For more questions, including detailed answers and links to the video timeline, have a look at Radek Osmulski's aiquizzes.

  1. Do you need these for deep learning?

    • Lots of math T / F
    • Lots of data T / F
    • Lots of expensive computers T / F
    • A PhD T / F
  2. Name five areas where deep learning is now the best in the world.

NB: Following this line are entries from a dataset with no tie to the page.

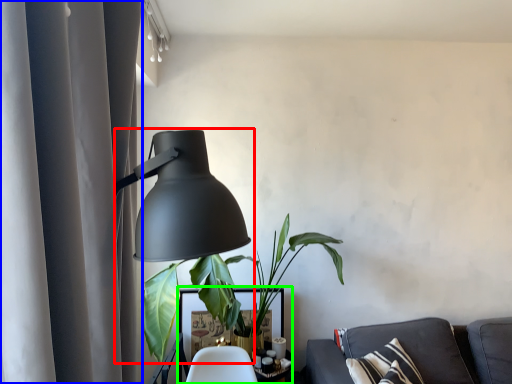
Question: Which object is positioned closest to lamp (highlighted by a red box)? Select from curtain (highlighted by a blue box) and table (highlighted by a green box).

Choices:
 (A) curtain
 (B) table

Answer: (B)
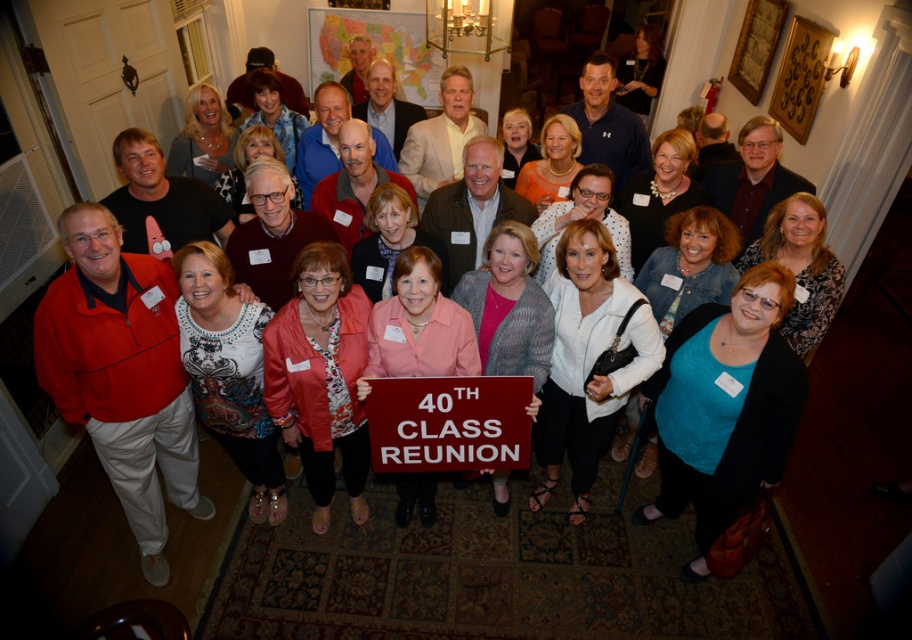
Question: Which object is closer to the camera taking this photo?

Choices:
 (A) light beige suit at center
 (B) matte black shirt at center
 (C) maroon plastic sign at center
 (D) matte red jacket at center

Answer: (D)

Question: Which point appears farthest from the camera in this image?

Choices:
 (A) (377, 109)
 (B) (739, 172)
 (C) (791, 195)

Answer: (A)

Question: Can you confirm if maroon plastic sign at center is thinner than matte white shirt at center?

Choices:
 (A) no
 (B) yes

Answer: (A)

Question: Is patterned fabric dress at center closer to the viewer compared to light beige suit at center?

Choices:
 (A) no
 (B) yes

Answer: (B)

Question: Among these points, which one is nearest to the camera?

Choices:
 (A) (459, 424)
 (B) (724, 163)
 (C) (811, 241)

Answer: (A)

Question: Does matte red jacket at center appear under white textured sweater at center?

Choices:
 (A) no
 (B) yes

Answer: (A)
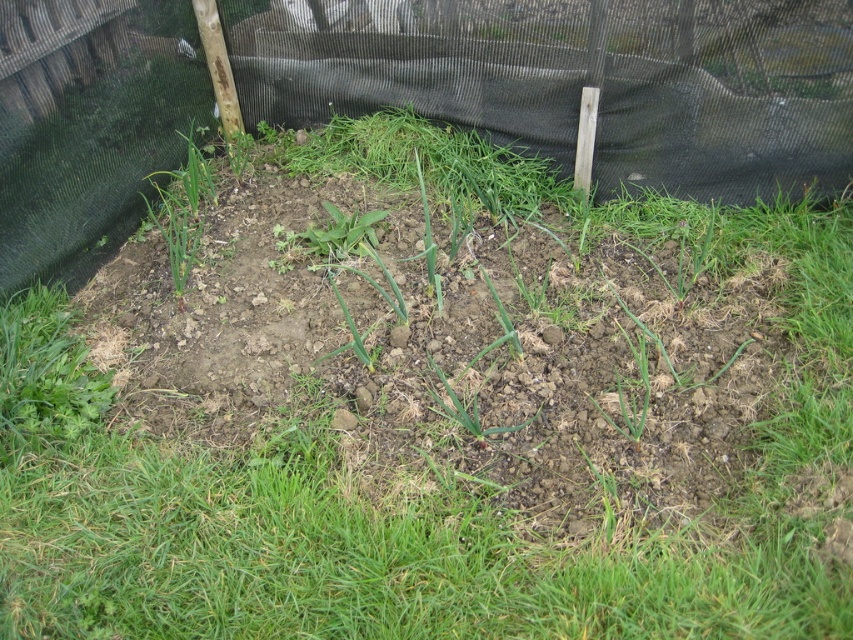
Is point (41, 76) less distant than point (184, 176)?

Yes.

Is the position of black mesh fence at upper center more distant than that of green grass at upper left?

No.

Where is `black mesh fence at upper center`? Image resolution: width=853 pixels, height=640 pixels. black mesh fence at upper center is located at coordinates (576, 81).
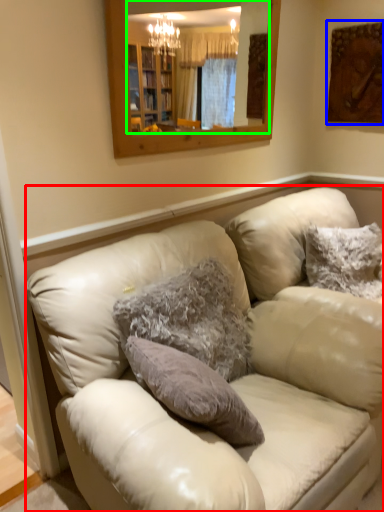
Question: Which object is the farthest from studio couch (highlighted by a red box)? Choose among these: picture frame (highlighted by a blue box) or mirror (highlighted by a green box).

Choices:
 (A) picture frame
 (B) mirror

Answer: (B)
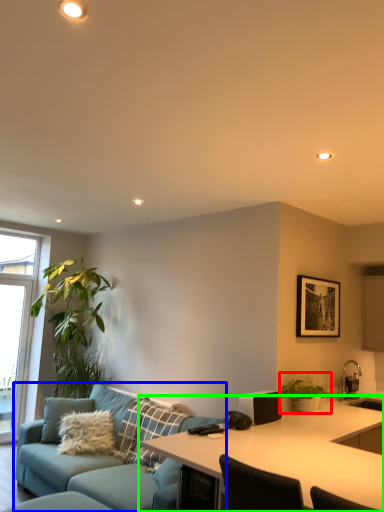
Question: Based on their relative distances, which object is nearer to houseplant (highlighted by a red box)? Choose from studio couch (highlighted by a blue box) and desk (highlighted by a green box).

Choices:
 (A) studio couch
 (B) desk

Answer: (B)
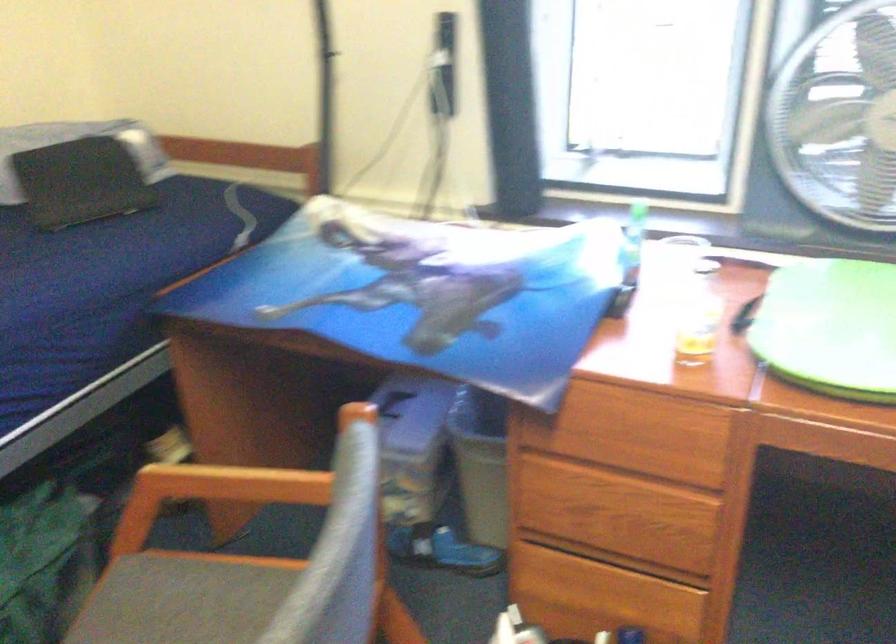
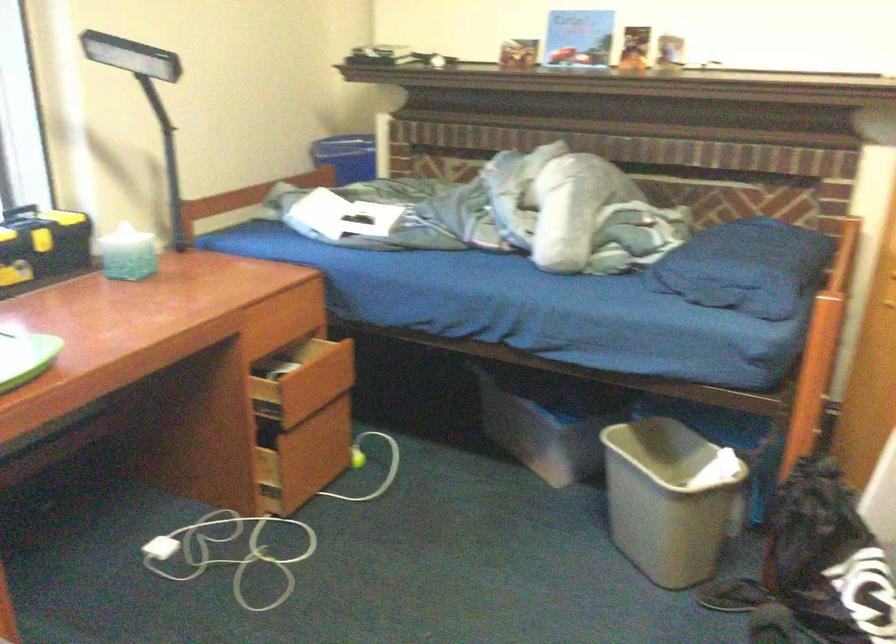
From the picture: First-person continuous shooting, in which direction is the camera rotating?

The camera's rotation is toward right-down.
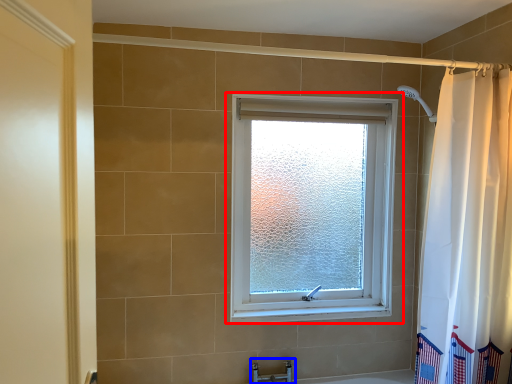
Question: Which point is closer to the camera, window (highlighted by a red box) or faucet (highlighted by a blue box)?

Choices:
 (A) window
 (B) faucet

Answer: (A)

  3. What was the name of the first device that was based on the principle of the artificial neuron?
  4. Based on the book of the same name, what are the requirements for parallel distributed processing (PDP)?
  5. What were the two theoretical misunderstandings that held back the field of neural networks?
  6. What is a GPU?
  7. Open a notebook and execute a cell containing: 1+1. What happens?
  8. Follow through each cell of the stripped version of the notebook for this chapter. Before executing each cell, guess what will happen.
  9. Complete the Jupyter Notebook online appendix.
  10. Why is it hard to use a traditional computer program to recognize images in a photo?
  11. What did Samuel mean by "weight assignment"?
  12. What term do we normally use in deep learning for what Samuel called "weights"?
  13. Draw a picture that summarizes Samuel's view of a machine learning model.
  14. Why is it hard to understand why a deep learning model makes a particular prediction?
  15. What is the name of the theorem that shows that a neural network can solve any mathematical problem to any level of accuracy?
  16. What do you need in order to train a model?
  17. How could a feedback loop impact the rollout of a predictive policing model?
  18. Do we always have to use 224×224-pixel images with the cat recognition model?
  19. What is the difference between classification and regression?
  20. What is a validation set? What is a test set? Why do we need them?
  21. What will fastai do if you don't provide a validation set?
  22. Can we always use a random sample for a validation set? Why or why not?
  23. What is overfitting? Provide an example.
  24. What is a metric? How does it differ from "loss"?
  25. How can pretrained models help?
  26. What is the "head" of a model?
  27. What kinds of features do the early layers of a CNN find? How about the later layers?
  28. Are image models only useful for photos?
  29. What is an "architecture"?
  30. What is segmentation?
  31. What is y_range used for? When do we need it?
  32. What are "hyperparameters"?
  33. What's the best way to avoid failures when using AI in an organization?

Further Research

Each chapter also has a "Further Research" section that poses questions that aren't fully answered in the text, or gives more advanced assignments. Answers to these questions aren't on the book's website; you'll need to do your own research!

  1. Why is a GPU useful for deep learning? How is a CPU different, and why is it less effective for deep learning?
  2. Try to think of three areas where feedback loops might impact the use of machine learning. See if you can find documented examples of that happening in practice.